Saved entries:
---

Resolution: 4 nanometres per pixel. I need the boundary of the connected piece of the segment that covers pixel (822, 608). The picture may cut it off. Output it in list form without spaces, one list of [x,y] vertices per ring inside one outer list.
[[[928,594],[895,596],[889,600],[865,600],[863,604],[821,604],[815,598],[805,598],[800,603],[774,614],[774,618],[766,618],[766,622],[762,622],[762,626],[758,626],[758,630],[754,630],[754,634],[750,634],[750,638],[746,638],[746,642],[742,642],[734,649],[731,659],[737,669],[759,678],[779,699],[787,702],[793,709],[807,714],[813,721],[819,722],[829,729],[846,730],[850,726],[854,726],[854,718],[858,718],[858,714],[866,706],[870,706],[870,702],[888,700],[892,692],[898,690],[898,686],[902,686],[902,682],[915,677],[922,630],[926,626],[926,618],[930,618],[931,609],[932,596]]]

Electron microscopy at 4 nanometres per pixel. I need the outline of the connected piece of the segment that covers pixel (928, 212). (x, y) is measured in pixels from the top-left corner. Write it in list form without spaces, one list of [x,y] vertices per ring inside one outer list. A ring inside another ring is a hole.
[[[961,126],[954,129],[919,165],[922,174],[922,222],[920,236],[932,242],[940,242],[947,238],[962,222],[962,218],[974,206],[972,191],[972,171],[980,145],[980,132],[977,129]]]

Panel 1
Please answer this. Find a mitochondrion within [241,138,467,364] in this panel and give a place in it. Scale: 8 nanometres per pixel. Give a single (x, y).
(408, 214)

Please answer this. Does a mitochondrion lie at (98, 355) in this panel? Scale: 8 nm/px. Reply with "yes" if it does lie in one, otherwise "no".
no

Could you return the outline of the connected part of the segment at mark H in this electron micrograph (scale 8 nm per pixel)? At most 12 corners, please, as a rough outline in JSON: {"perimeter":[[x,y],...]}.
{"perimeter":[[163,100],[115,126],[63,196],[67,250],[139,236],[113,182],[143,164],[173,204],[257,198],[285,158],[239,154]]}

---

WORK TASK:
Word for word, repeat every line of the data.

SOLUTION TO THIS TASK:
Resolution: 4 nanometres per pixel. I need the boundary of the connected piece of the segment that covers pixel (822, 608). The picture may cut it off. Output it in list form without spaces, one list of [x,y] vertices per ring inside one outer list.
[[[928,594],[895,596],[889,600],[865,600],[863,604],[821,604],[815,598],[805,598],[800,603],[774,614],[774,618],[766,618],[766,622],[762,622],[762,626],[758,626],[758,630],[754,630],[754,634],[750,634],[750,638],[746,638],[746,642],[742,642],[734,649],[731,659],[737,669],[759,678],[779,699],[787,702],[793,709],[807,714],[813,721],[819,722],[829,729],[846,730],[850,726],[854,726],[854,718],[858,718],[858,714],[866,706],[870,706],[870,702],[888,700],[892,692],[898,690],[898,686],[902,686],[902,682],[915,677],[922,630],[926,626],[926,618],[930,618],[931,609],[932,596]]]

Electron microscopy at 4 nanometres per pixel. I need the outline of the connected piece of the segment that covers pixel (928, 212). (x, y) is measured in pixels from the top-left corner. Write it in list form without spaces, one list of [x,y] vertices per ring inside one outer list. A ring inside another ring is a hole.
[[[961,126],[954,129],[919,165],[922,174],[922,222],[920,236],[932,242],[940,242],[947,238],[962,222],[962,218],[974,206],[972,191],[972,171],[980,145],[980,132],[977,129]]]

Panel 1
Please answer this. Find a mitochondrion within [241,138,467,364] in this panel and give a place in it. Scale: 8 nanometres per pixel. Give a single (x, y).
(408, 214)

Please answer this. Does a mitochondrion lie at (98, 355) in this panel? Scale: 8 nm/px. Reply with "yes" if it does lie in one, otherwise "no".
no

Could you return the outline of the connected part of the segment at mark H in this electron micrograph (scale 8 nm per pixel)? At most 12 corners, please, as a rough outline in JSON: {"perimeter":[[x,y],...]}.
{"perimeter":[[163,100],[115,126],[63,196],[67,250],[139,236],[113,182],[143,164],[173,204],[257,198],[285,158],[239,154]]}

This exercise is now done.